After two years in this apartment, I’ve grown incredibly frustrated. There is no “room of one’s own” (even the cat refuses to leave the bathroom mat when I go in there for privacy). There’s no room on my desk to hold a cup of coffee AND my wallet. The appliances are too small for the amount of dishes we need to wash, the clothes that need to be cleaned and the leftover food that needs to keep fresh for several days. More than once Gary & Tucker have cowered on that Ikea couch while watching me attempt to fit the large dutch oven back into the tiny kitchen cabinet.

The task infuriates me, even though I knew earlier I’d have to pay later for getting it out to make coq au vin.

How do you survive the mundane, the schlepping required just to get through the day and still tend to your dreams' fire?

Accomplishing something everyday helps (even if that thing is a tasty meal). Keeping your eye on the prize does too. Gary believes in planning your work and working your plan. And never discount the importance of maintaining your humor in even the most dreadful of times.

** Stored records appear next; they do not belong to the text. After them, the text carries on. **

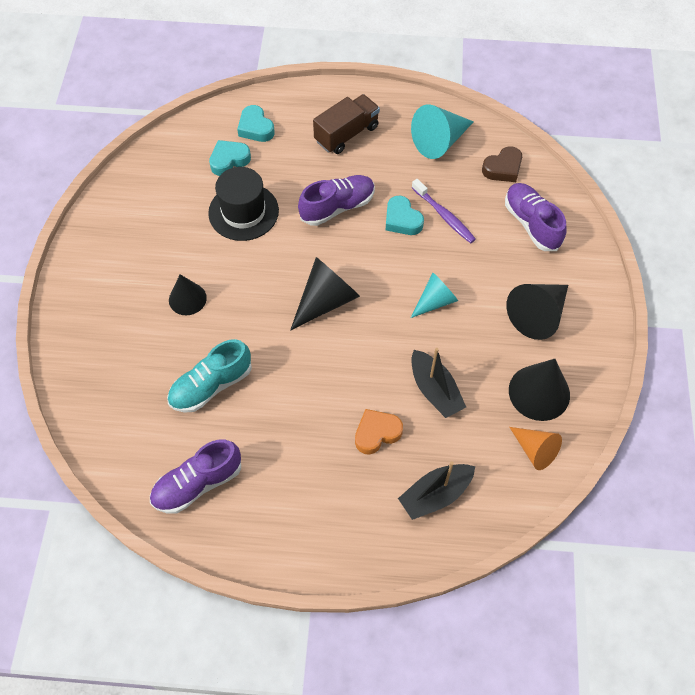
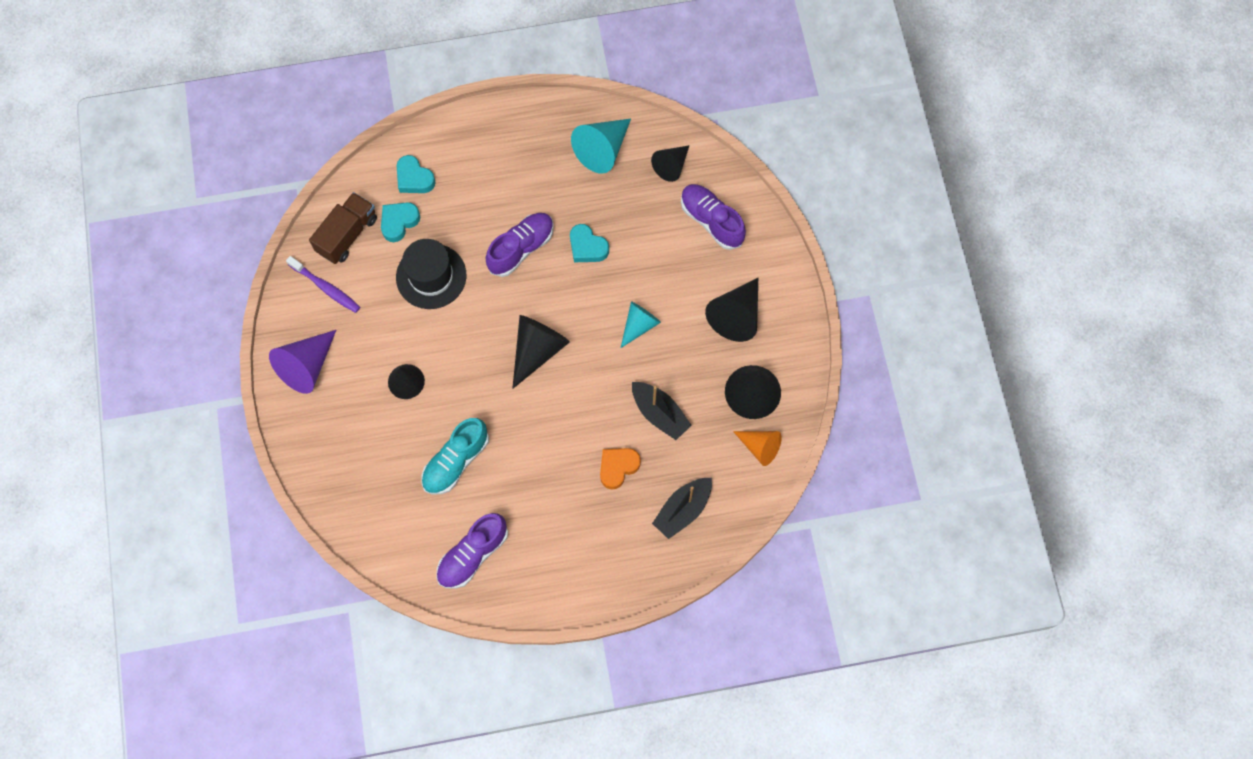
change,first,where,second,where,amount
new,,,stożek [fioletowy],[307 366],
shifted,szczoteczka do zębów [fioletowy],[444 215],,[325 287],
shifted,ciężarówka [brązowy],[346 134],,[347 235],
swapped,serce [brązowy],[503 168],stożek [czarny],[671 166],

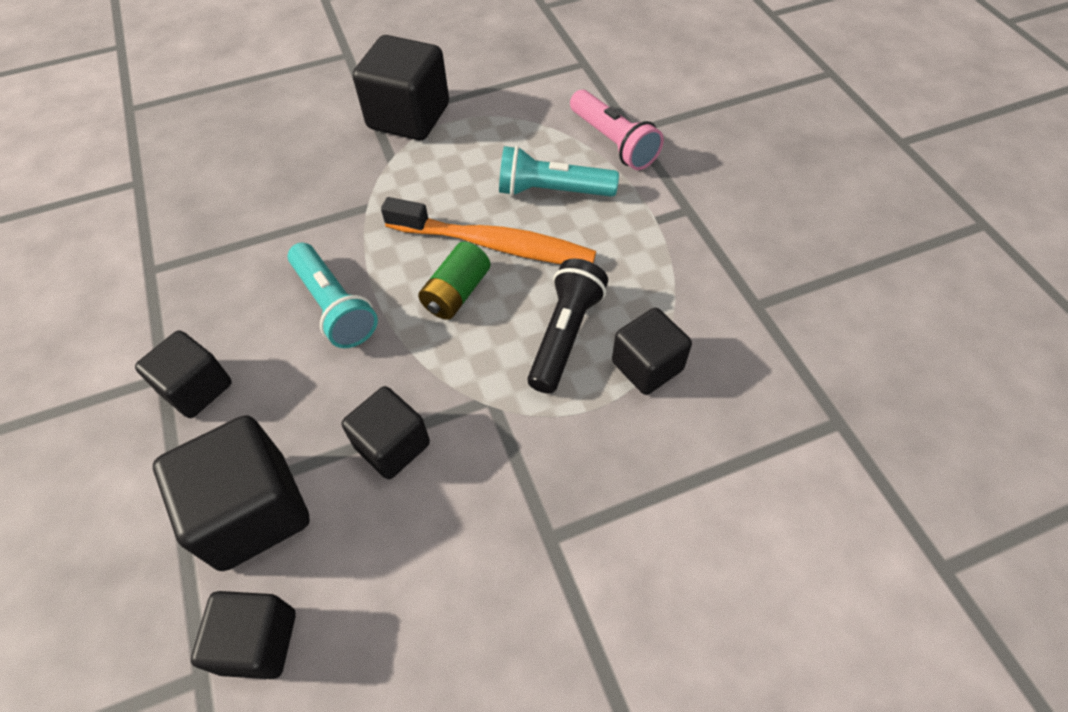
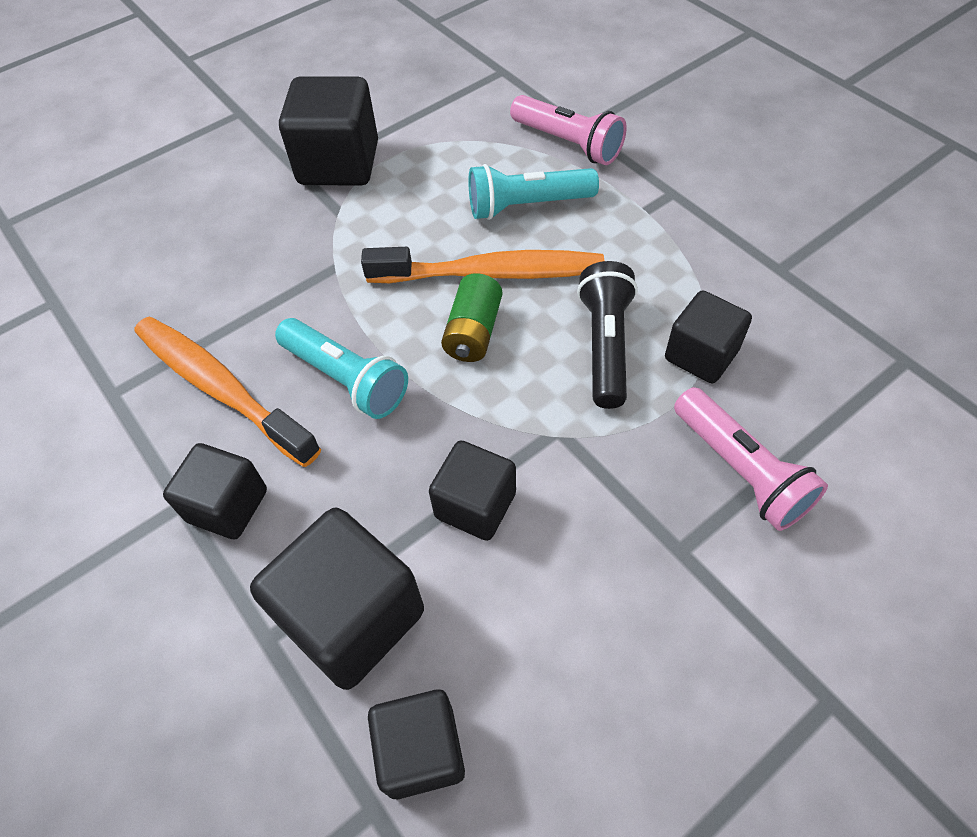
change,first,where,second,where,amount
new,,,szczoteczka do zębów [pomarańczowy],[220 388],
new,,,latarka [różowy],[740 470],

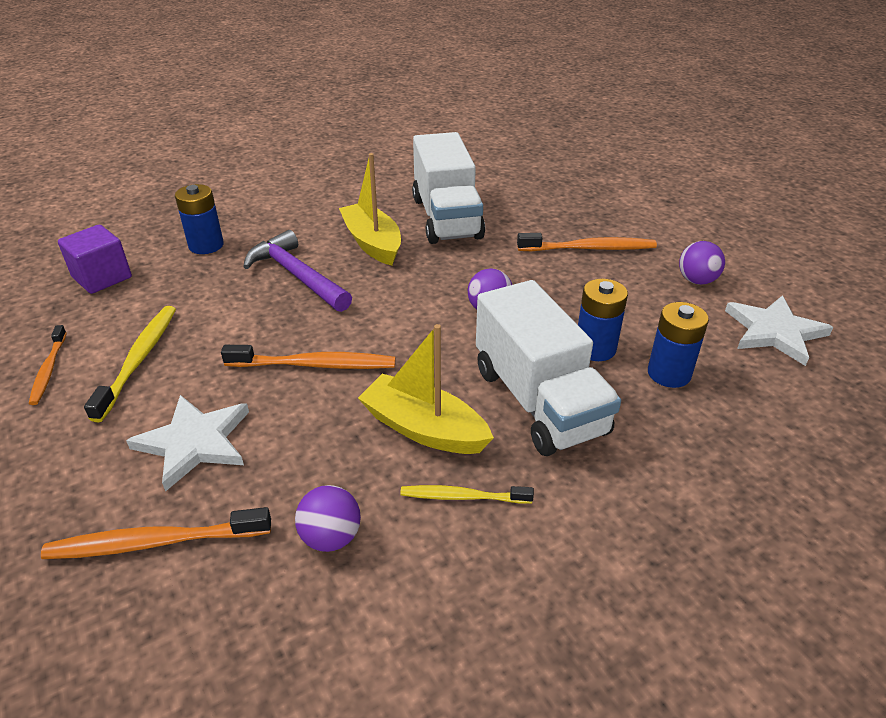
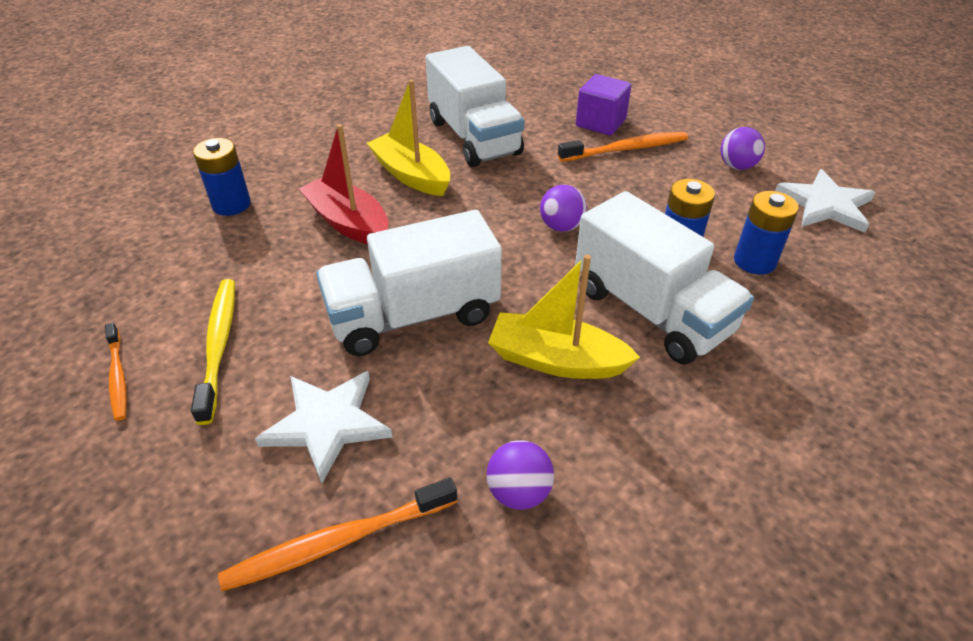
change,first,where,second,where,amount
swapped,młotek [fioletowy],[297 276],łódka [czerwony],[348 222],
swapped,szczoteczka do zębów [pomarańczowy],[314 365],ciężarówka [biały],[413 315],
shifted,sześcian [fioletowy],[102 277],,[600 123],
gone,szczoteczka do zębów [żółty],[463 497],,,

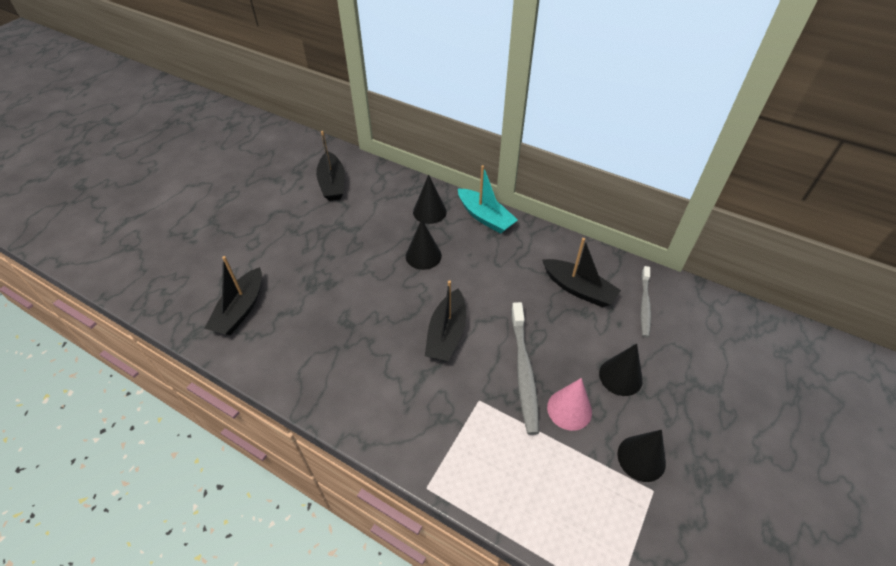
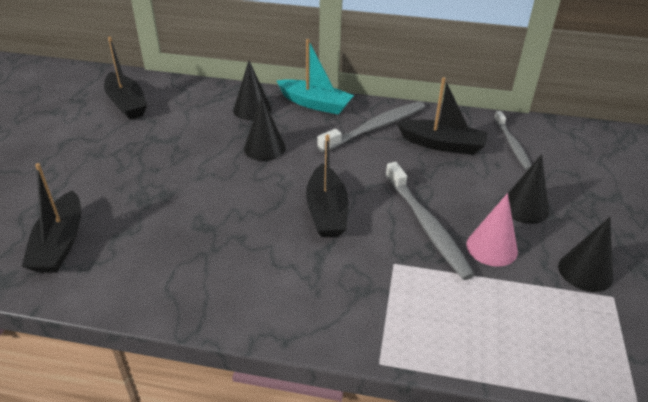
change,first,where,second,where,amount
new,,,szczoteczka do zębów [szary],[375 127],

The apartment is closing in on me. The house is taking too long to complete. The money is running out. We’re scared and worried. But we haven’t let any of this change our minds about building this house ourselves. I haven’t put down the camera or given up on the dream of making the “Building My Own House” documentary. I've gotten rejections to my idea for a (online) series about building this house ourselves. But, I still send out proposals. I unabashedly market my business to people who don’t know me and to those who no longer remember me. And I’m cooking in this tiny apartment the same dishes I will when that spacious, modern kitchen of mine has finally been built.

As Norma Desmond said in Sunset Boulevard: “I am big. It’s the pictures that got small.”